[Work to complete]:
Leave out the images and return all the data word for word.

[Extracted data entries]
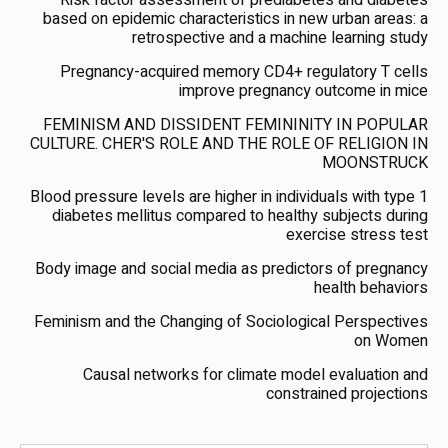
Risk factor assessment of prediabetes and diabetes
based on epidemic characteristics in new urban areas: a
retrospective and a machine learning study
Pregnancy-acquired memory CD4+ regulatory T cells
improve pregnancy outcome in mice
FEMINISM AND DISSIDENT FEMININITY IN POPULAR
CULTURE. CHER'S ROLE AND THE ROLE OF RELIGION IN
MOONSTRUCK
Blood pressure levels are higher in individuals with type 1
diabetes mellitus compared to healthy subjects during
exercise stress test
Body image and social media as predictors of pregnancy
health behaviors
Feminism and the Changing of Sociological Perspectives
on Women
Causal networks for climate model evaluation and
constrained projections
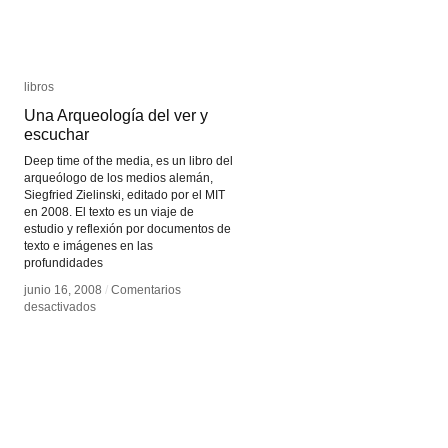
libros
libros
Una Arqueología del ver y
Una Arqueología del ver y
escuchar
escuchar
Deep time of the media, es un libro del
arqueólogo de los medios alemán,
Siegfried Zielinski, editado por el MIT
en 2008. El texto es un viaje de
estudio y reflexión por documentos de
texto e imágenes en las
profundidades
junio 16, 2008
junio 16, 2008
/
/
Comentarios
Comentarios
en
en
desactivados
desactivados
Una
Una
Arqueología
Arqueología
del
del
ver
ver
y
y
escuchar
escuchar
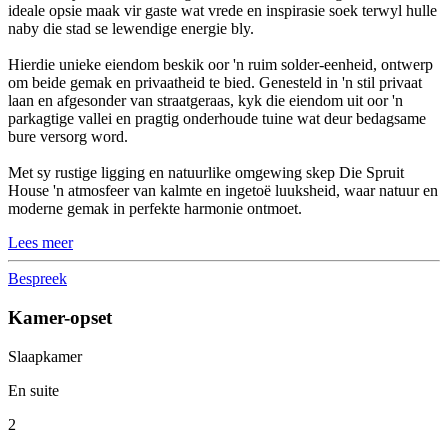
ideale opsie maak vir gaste wat vrede en inspirasie soek terwyl hulle
naby die stad se lewendige energie bly.
Hierdie unieke eiendom beskik oor 'n ruim solder-eenheid, ontwerp
om beide gemak en privaatheid te bied. Genesteld in 'n stil privaat
laan en afgesonder van straatgeraas, kyk die eiendom uit oor 'n
parkagtige vallei en pragtig onderhoude tuine wat deur bedagsame
bure versorg word.
Met sy rustige ligging en natuurlike omgewing skep Die Spruit
House 'n atmosfeer van kalmte en ingetoë luuksheid, waar natuur en
moderne gemak in perfekte harmonie ontmoet.
Lees meer
Bespreek
Kamer-opset
Slaapkamer
En suite
2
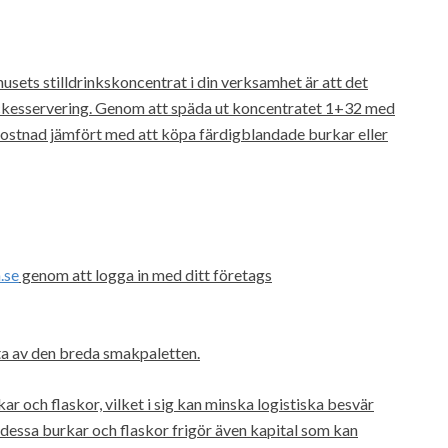
sets stilldrinkskoncentrat i din verksamhet är att det
yckesservering. Genom att späda ut koncentratet 1+32 med
 kostnad jämfört med att köpa färdigblandade burkar eller
.se
genom att logga in med ditt företags
juta av den breda smakpaletten.
r och flaskor, vilket i sig kan minska logistiska besvär
dessa burkar och flaskor frigör även kapital som kan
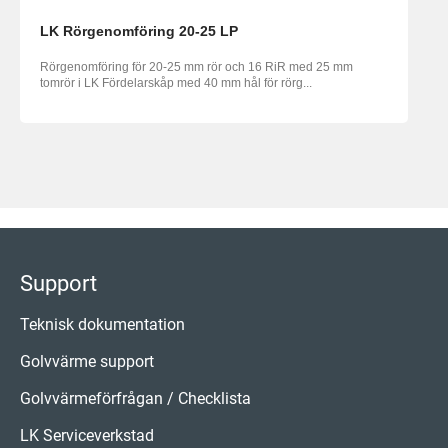
LK Rörgenomföring 20-25 LP
Rörgenomföring för 20-25 mm rör och 16 RiR med 25 mm
tomrör i LK Fördelarskåp med 40 mm hål för rörg...
Support
Teknisk dokumentation
Golvvärme support
Golvvärmeförfrågan / Checklista
LK Serviceverkstad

[Problem solution]:
Risk factor assessment of prediabetes and diabetes
based on epidemic characteristics in new urban areas: a
retrospective and a machine learning study
Pregnancy-acquired memory CD4+ regulatory T cells
improve pregnancy outcome in mice
FEMINISM AND DISSIDENT FEMININITY IN POPULAR
CULTURE. CHER'S ROLE AND THE ROLE OF RELIGION IN
MOONSTRUCK
Blood pressure levels are higher in individuals with type 1
diabetes mellitus compared to healthy subjects during
exercise stress test
Body image and social media as predictors of pregnancy
health behaviors
Feminism and the Changing of Sociological Perspectives
on Women
Causal networks for climate model evaluation and
constrained projections
libros
libros
Una Arqueología del ver y
Una Arqueología del ver y
escuchar
escuchar
Deep time of the media, es un libro del
arqueólogo de los medios alemán,
Siegfried Zielinski, editado por el MIT
en 2008. El texto es un viaje de
estudio y reflexión por documentos de
texto e imágenes en las
profundidades
junio 16, 2008
junio 16, 2008
/
/
Comentarios
Comentarios
en
en
desactivados
desactivados
Una
Una
Arqueología
Arqueología
del
del
ver
ver
y
y
escuchar
escuchar
ideale opsie maak vir gaste wat vrede en inspirasie soek terwyl hulle
naby die stad se lewendige energie bly.
Hierdie unieke eiendom beskik oor 'n ruim solder-eenheid, ontwerp
om beide gemak en privaatheid te bied. Genesteld in 'n stil privaat
laan en afgesonder van straatgeraas, kyk die eiendom uit oor 'n
parkagtige vallei en pragtig onderhoude tuine wat deur bedagsame
bure versorg word.
Met sy rustige ligging en natuurlike omgewing skep Die Spruit
House 'n atmosfeer van kalmte en ingetoë luuksheid, waar natuur en
moderne gemak in perfekte harmonie ontmoet.
Lees meer
Bespreek
Kamer-opset
Slaapkamer
En suite
2
sets stilldrinkskoncentrat i din verksamhet är att det
yckesservering. Genom att späda ut koncentratet 1+32 med
 kostnad jämfört med att köpa färdigblandade burkar eller
.se
genom att logga in med ditt företags
juta av den breda smakpaletten.
r och flaskor, vilket i sig kan minska logistiska besvär
dessa burkar och flaskor frigör även kapital som kan
LK Rörgenomföring 20-25 LP
Rörgenomföring för 20-25 mm rör och 16 RiR med 25 mm
tomrör i LK Fördelarskåp med 40 mm hål för rörg...
Support
Teknisk dokumentation
Golvvärme support
Golvvärmeförfrågan / Checklista
LK Serviceverkstad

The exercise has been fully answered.